> Material for this exercise:
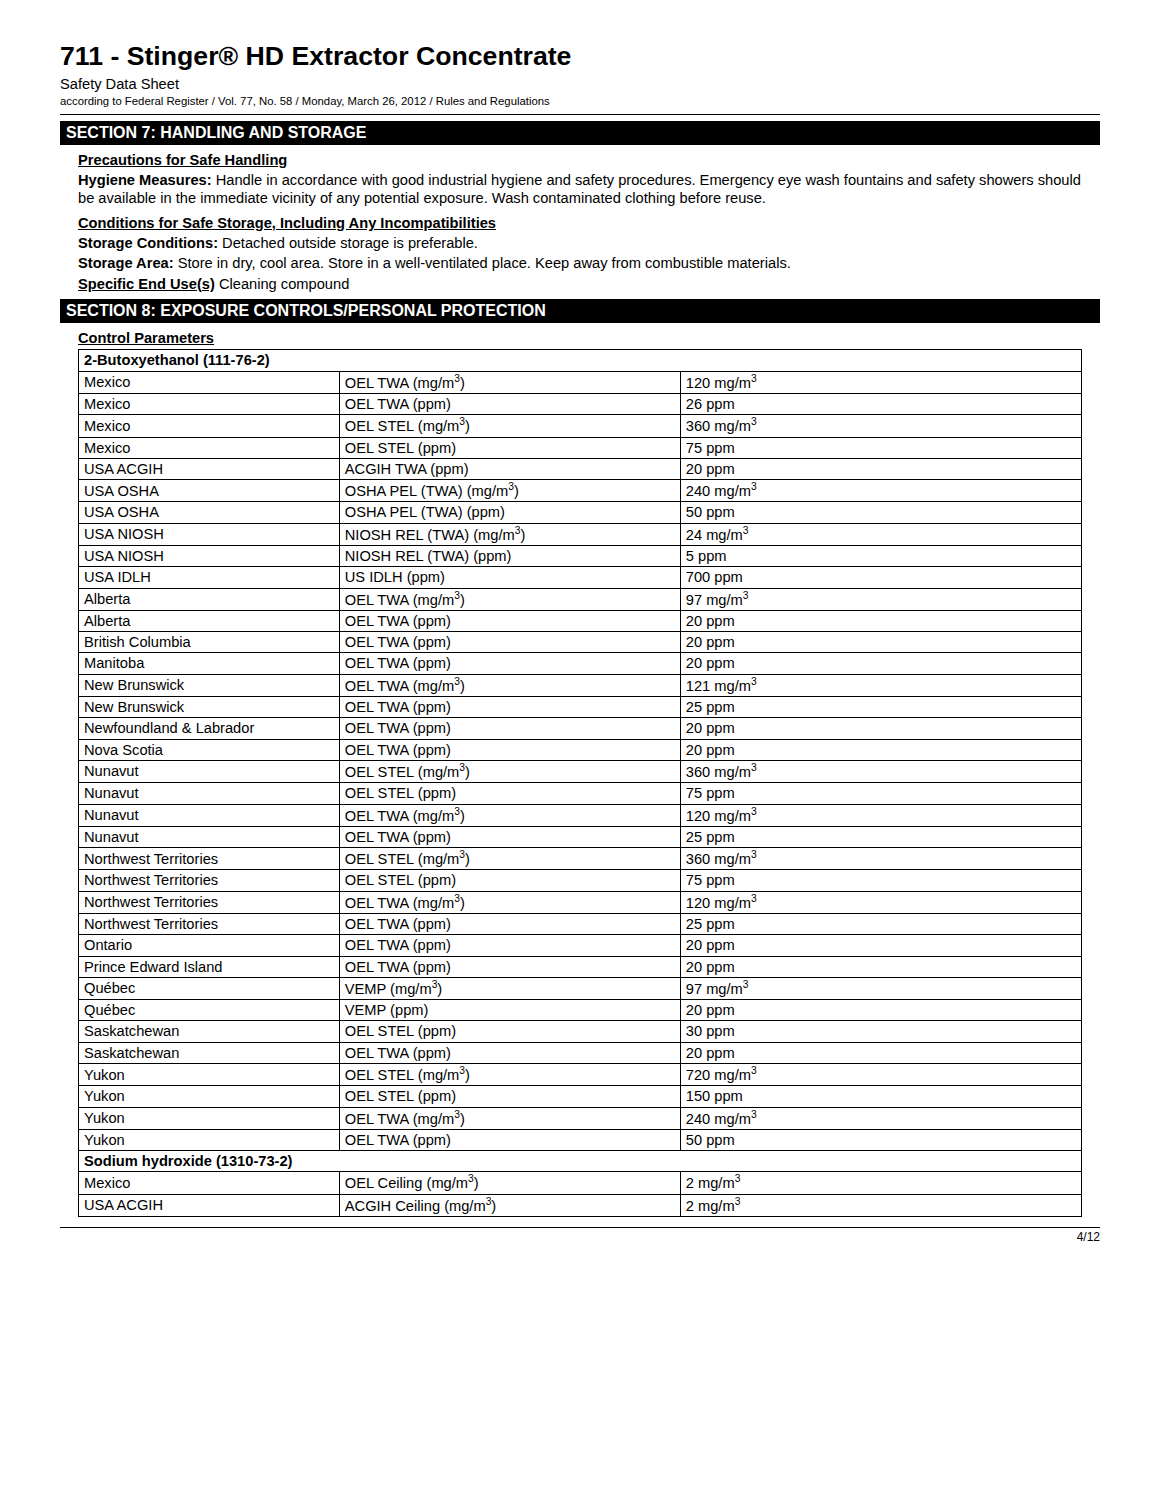711 - Stinger® HD Extractor Concentrate
Safety Data Sheet
according to Federal Register / Vol. 77, No. 58 / Monday, March 26, 2012 / Rules and Regulations
SECTION 7: HANDLING AND STORAGE
Precautions for Safe Handling
Hygiene Measures: Handle in accordance with good industrial hygiene and safety procedures. Emergency eye wash fountains and safety showers should be available in the immediate vicinity of any potential exposure. Wash contaminated clothing before reuse.
Conditions for Safe Storage, Including Any Incompatibilities
Storage Conditions: Detached outside storage is preferable.
Storage Area: Store in dry, cool area. Store in a well-ventilated place. Keep away from combustible materials.
Specific End Use(s) Cleaning compound
SECTION 8: EXPOSURE CONTROLS/PERSONAL PROTECTION
Control Parameters
| 2-Butoxyethanol (111-76-2) |
| Mexico | OEL TWA (mg/m 3 ) | 120 mg/m 3 |
| Mexico | OEL TWA (ppm) | 26 ppm |
| Mexico | OEL STEL (mg/m 3 ) | 360 mg/m 3 |
| Mexico | OEL STEL (ppm) | 75 ppm |
| USA ACGIH | ACGIH TWA (ppm) | 20 ppm |
| USA OSHA | OSHA PEL (TWA) (mg/m 3 ) | 240 mg/m 3 |
| USA OSHA | OSHA PEL (TWA) (ppm) | 50 ppm |
| USA NIOSH | NIOSH REL (TWA) (mg/m 3 ) | 24 mg/m 3 |
| USA NIOSH | NIOSH REL (TWA) (ppm) | 5 ppm |
| USA IDLH | US IDLH (ppm) | 700 ppm |
| Alberta | OEL TWA (mg/m 3 ) | 97 mg/m 3 |
| Alberta | OEL TWA (ppm) | 20 ppm |
| British Columbia | OEL TWA (ppm) | 20 ppm |
| Manitoba | OEL TWA (ppm) | 20 ppm |
| New Brunswick | OEL TWA (mg/m 3 ) | 121 mg/m 3 |
| New Brunswick | OEL TWA (ppm) | 25 ppm |
| Newfoundland & Labrador | OEL TWA (ppm) | 20 ppm |
| Nova Scotia | OEL TWA (ppm) | 20 ppm |
| Nunavut | OEL STEL (mg/m 3 ) | 360 mg/m 3 |
| Nunavut | OEL STEL (ppm) | 75 ppm |
| Nunavut | OEL TWA (mg/m 3 ) | 120 mg/m 3 |
| Nunavut | OEL TWA (ppm) | 25 ppm |
| Northwest Territories | OEL STEL (mg/m 3 ) | 360 mg/m 3 |
| Northwest Territories | OEL STEL (ppm) | 75 ppm |
| Northwest Territories | OEL TWA (mg/m 3 ) | 120 mg/m 3 |
| Northwest Territories | OEL TWA (ppm) | 25 ppm |
| Ontario | OEL TWA (ppm) | 20 ppm |
| Prince Edward Island | OEL TWA (ppm) | 20 ppm |
| Québec | VEMP (mg/m 3 ) | 97 mg/m 3 |
| Québec | VEMP (ppm) | 20 ppm |
| Saskatchewan | OEL STEL (ppm) | 30 ppm |
| Saskatchewan | OEL TWA (ppm) | 20 ppm |
| Yukon | OEL STEL (mg/m 3 ) | 720 mg/m 3 |
| Yukon | OEL STEL (ppm) | 150 ppm |
| Yukon | OEL TWA (mg/m 3 ) | 240 mg/m 3 |
| Yukon | OEL TWA (ppm) | 50 ppm |
| Sodium hydroxide (1310-73-2) |
| Mexico | OEL Ceiling (mg/m 3 ) | 2 mg/m 3 |
| USA ACGIH | ACGIH Ceiling (mg/m 3 ) | 2 mg/m 3 |
4/12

> Problem to work on:
The stretch of entries above that starts with the line containing "Nova Scotia |" and goes on through the line containing "Territories | OEL STEL (mg/m" is to be transcribed exactly, and no other line is to be transcribed.

> Result:
| Nova Scotia | OEL TWA (ppm) | 20 ppm |
| Nunavut | OEL STEL (mg/m 3 ) | 360 mg/m 3 |
| Nunavut | OEL STEL (ppm) | 75 ppm |
| Nunavut | OEL TWA (mg/m 3 ) | 120 mg/m 3 |
| Nunavut | OEL TWA (ppm) | 25 ppm |
| Northwest Territories | OEL STEL (mg/m 3 ) | 360 mg/m 3 |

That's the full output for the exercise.